Although this is a separate post, I canned my dill pickles the same day as I did my bread-and-butter pickles. It was a looooooog day, but it's not often I can be on my feet that long without being in a lot of pain so it was worth it!
Dill pickles require a little more than the bread-and-butter pickles. You can't use just any cuke at the local produce stand. You need Kirby cukes. They are smaller and crunchier but taste pretty much the same. And you need fresh dill and fresh garlic. And short, wide-mouthed jars. And the lids and rings that fit the wide-mouthed jars.
Anyway, once you've made sure you have everything you need (preferably before you start the process...unless you have a hubby that is willing to drop everything and run to get you whatever you didn't realize you absolutely had to have until you are at the point you can't stop to go get it yourself...yes, this is my life!) it's time to make pickles!
So, here are the Kirby cukes, washed and waiting to be re-created into something a little more tart!
You may be wondering what in the world I was doing to the pickles. Dill pickles should be crisp when you take a bite and the last time I made dill pickles (all four recipes and about 20 jars in total) they were soggy, limp and not a crunch to be found anywhere.
So I did some research and everyone suggested to have some extra crunch to soak the cukes in a lime bath. You may be wondering where ketchup fits into a dill recipe. The simple fact is...it doesn't. Cukes tend to float and I was trying to make sure they all stayed submerged to get the full benefit of the lime bath. But it confused my hubby when he first walked into the kitchen and saw it. Lots to be said for keeping the mystery in the relationship (or the kitchen)!
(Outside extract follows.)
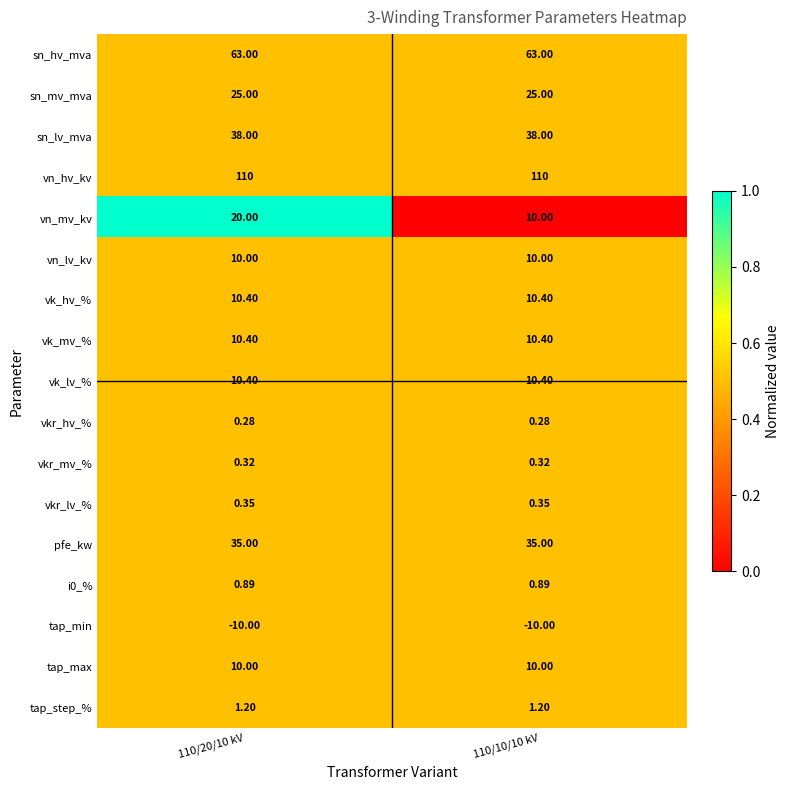

Which series has the largest total across all categories?

vn_hv_kv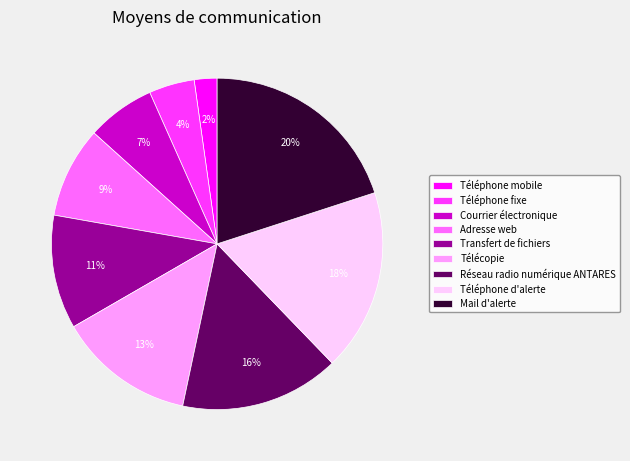

To the nearest percent, what is the average slice percentage?

11%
Here's the jar with the sliced cukes, fresh dill and fresh garlic just waiting for the brine to boil!
This quart jar is full of the little pieces that were left over when I cut the cukes down to fit in the smaller pint jars. Couldn't see wasting them and thought dill pieces would be a great idea!
Wish I could tell you this batch and new process (for me at least) turned out great, but dill pickles need to sit for a minimum of EIGHT WEEKS before you can open them and try them out. So the beginning of November we'll open on of the jars and see how it turned out. That's a long time to wait to see if you did everything right, but life isn't always instant gratification!